Work to complete:
The entries shown here must be retyped in full, with no pictures included.

[Collected data entries]
####################

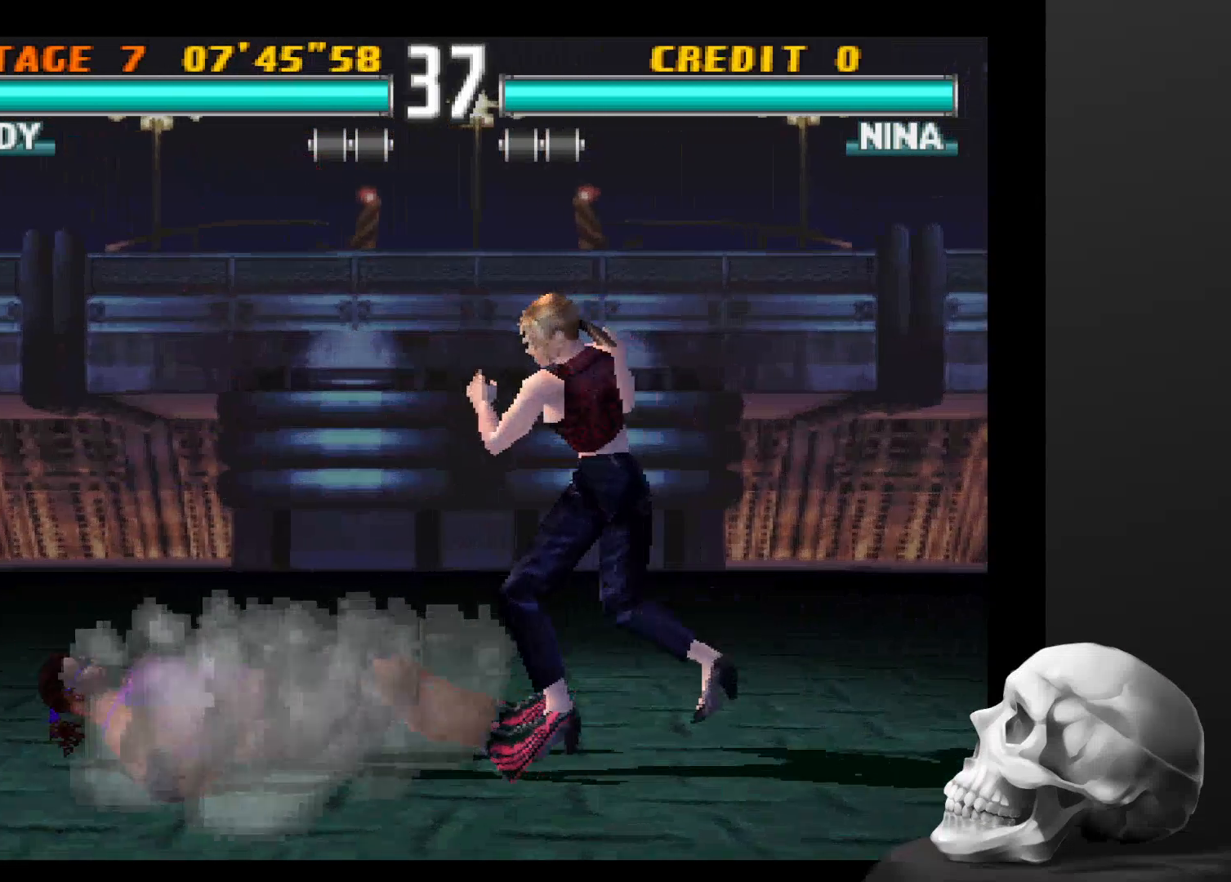
{"buttons": [], "left_stick": "center", "right_stick": "center", "events": []}
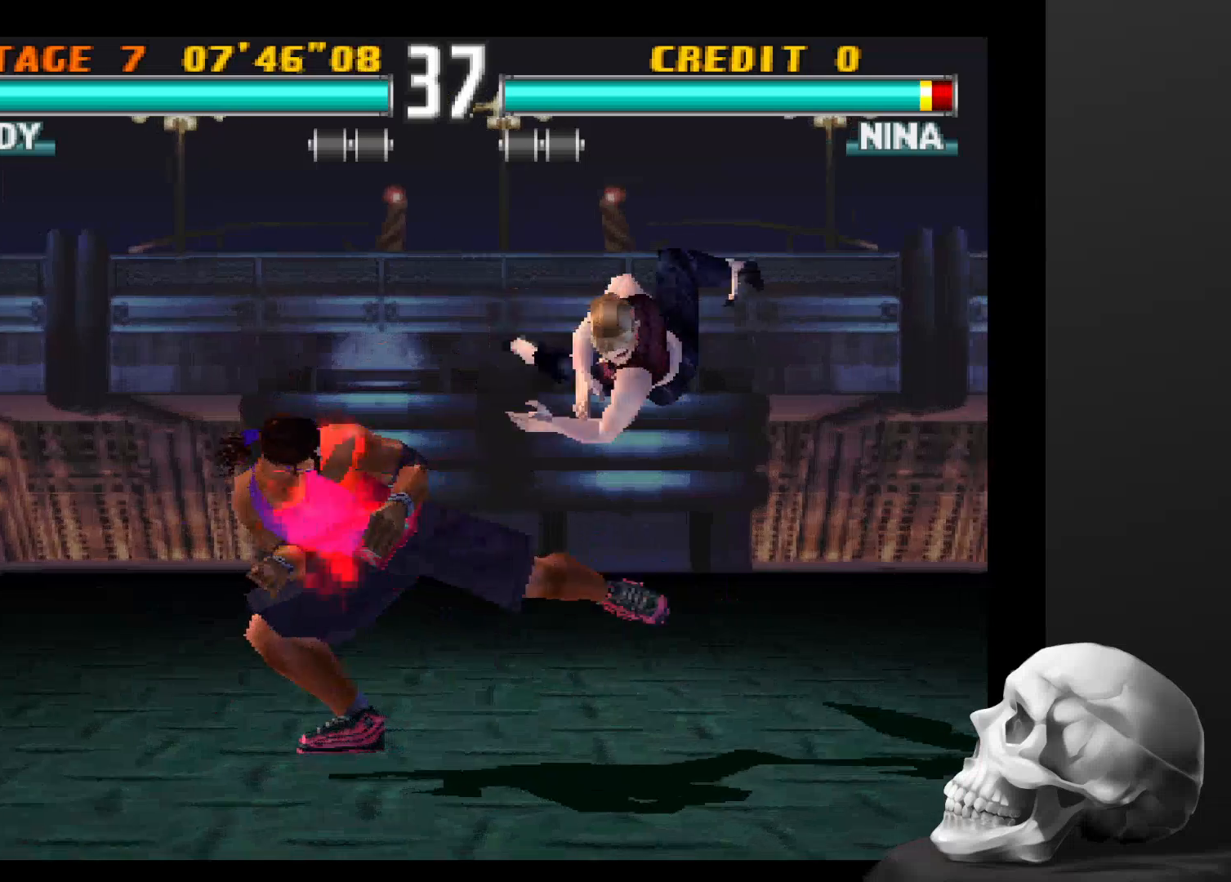
{"buttons": [], "left_stick": "center", "right_stick": "center", "events": []}
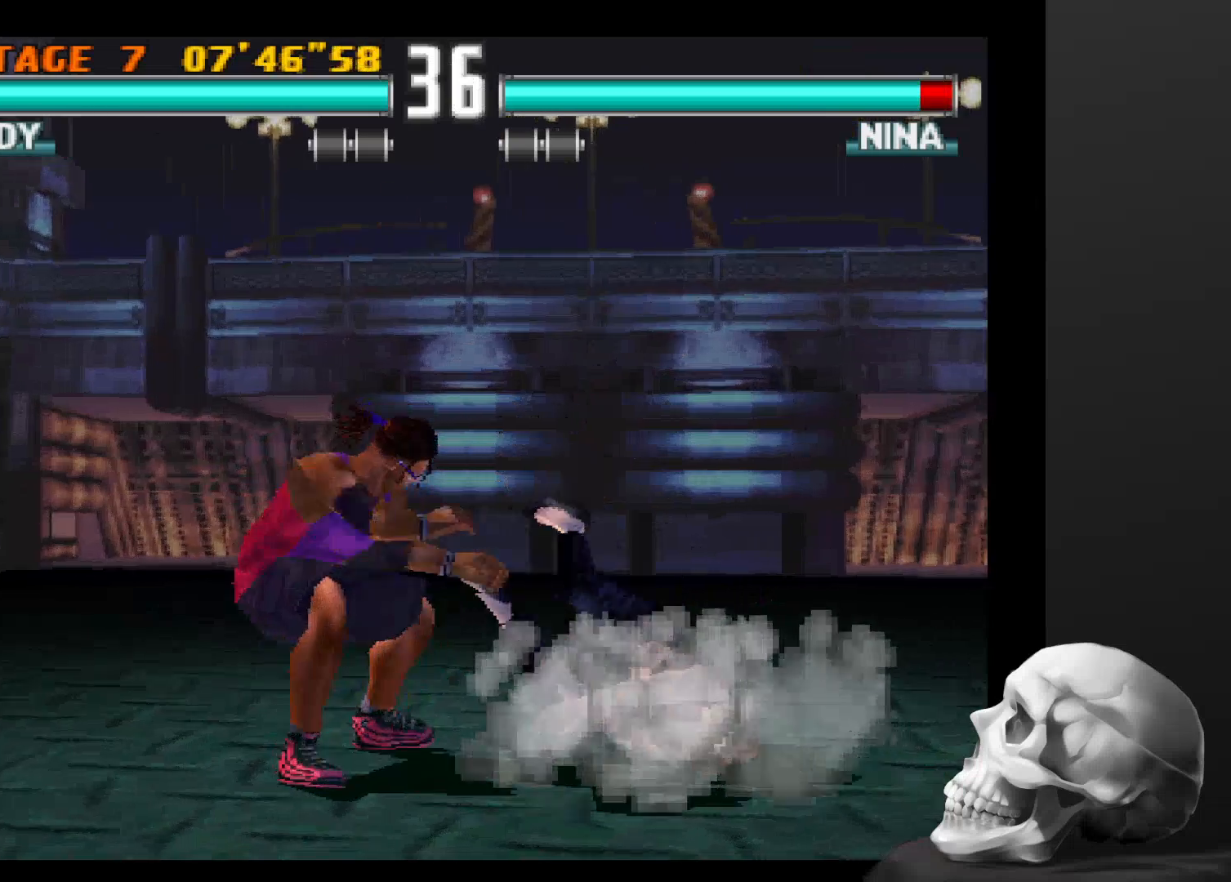
{"buttons": ["CIRCLE"], "left_stick": "center", "right_stick": "center", "events": [[366, "CIRCLE", "down"]]}
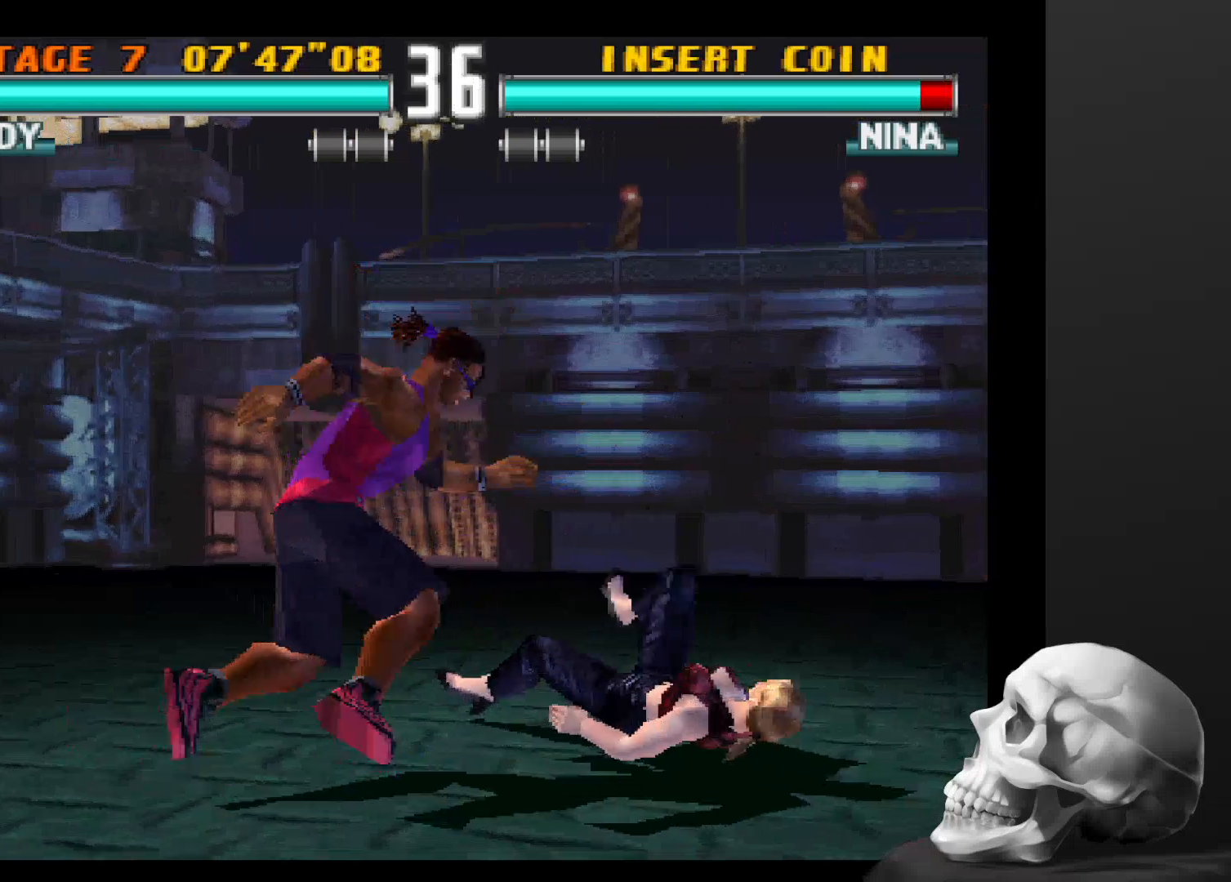
{"buttons": [], "left_stick": "center", "right_stick": "center", "events": [[200, "CIRCLE", "up"], [333, "CIRCLE", "down"], [433, "CIRCLE", "up"]]}
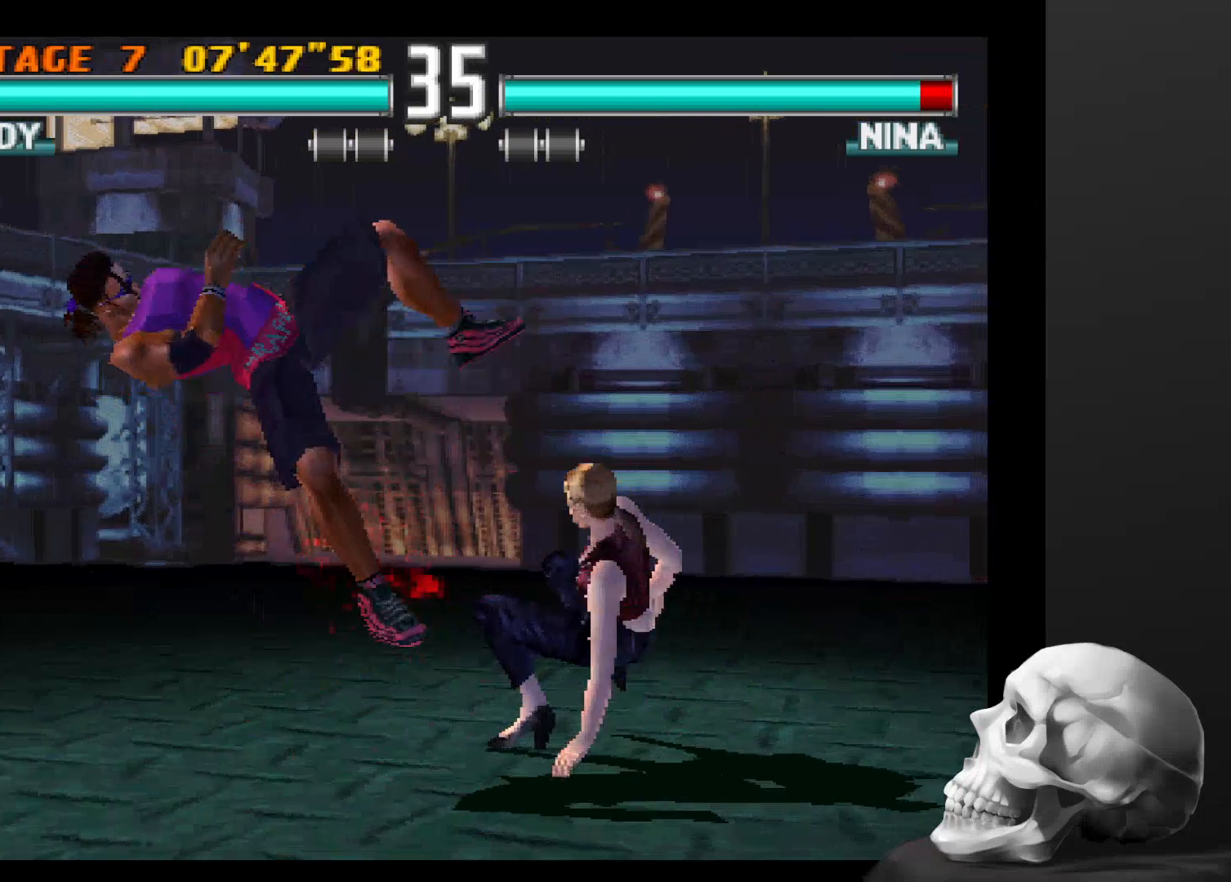
{"buttons": [], "left_stick": "center", "right_stick": "center", "events": []}
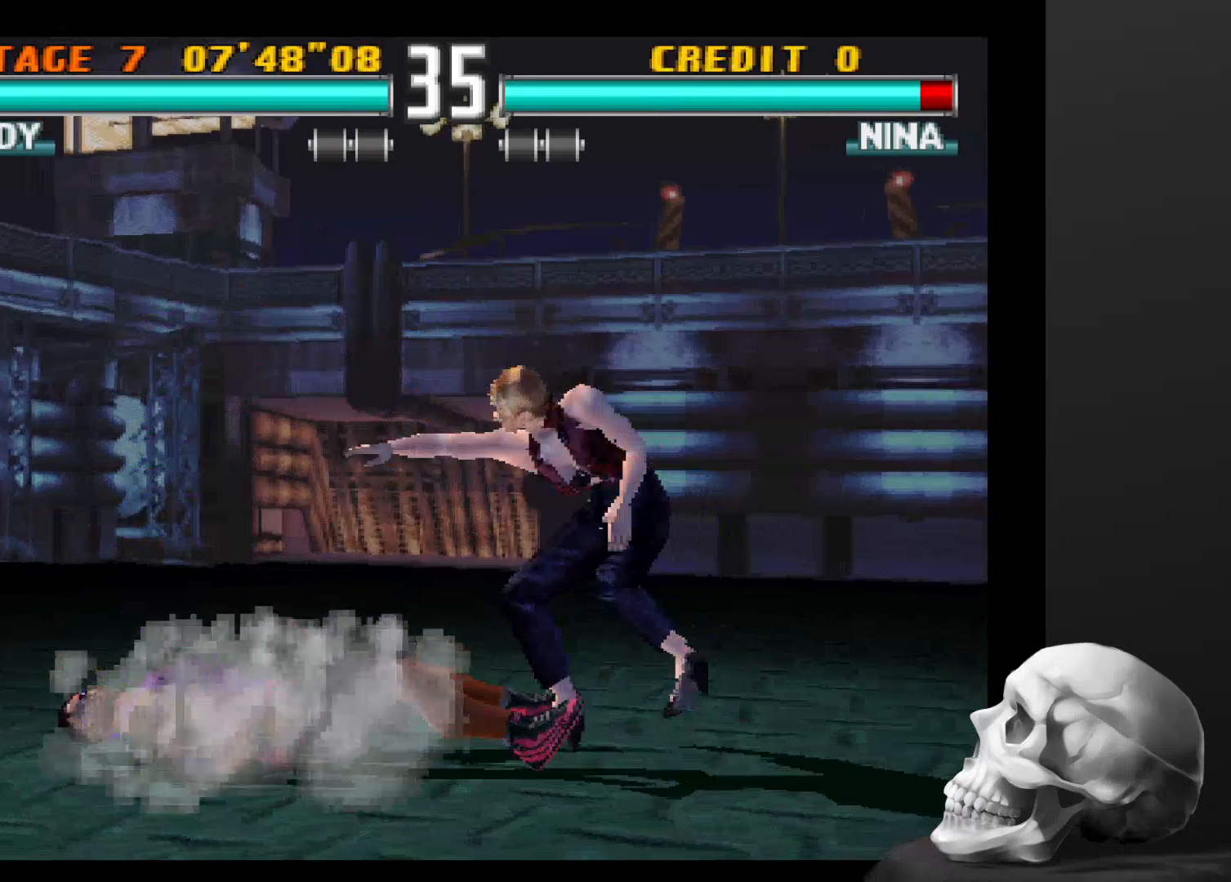
{"buttons": [], "left_stick": "center", "right_stick": "center", "events": []}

####################

Written solution:
{"buttons": [], "left_stick": "center", "right_stick": "center", "events": []}
{"buttons": [], "left_stick": "center", "right_stick": "center", "events": []}
{"buttons": ["CIRCLE"], "left_stick": "center", "right_stick": "center", "events": [[366, "CIRCLE", "down"]]}
{"buttons": [], "left_stick": "center", "right_stick": "center", "events": [[200, "CIRCLE", "up"], [333, "CIRCLE", "down"], [433, "CIRCLE", "up"]]}
{"buttons": [], "left_stick": "center", "right_stick": "center", "events": []}
{"buttons": [], "left_stick": "center", "right_stick": "center", "events": []}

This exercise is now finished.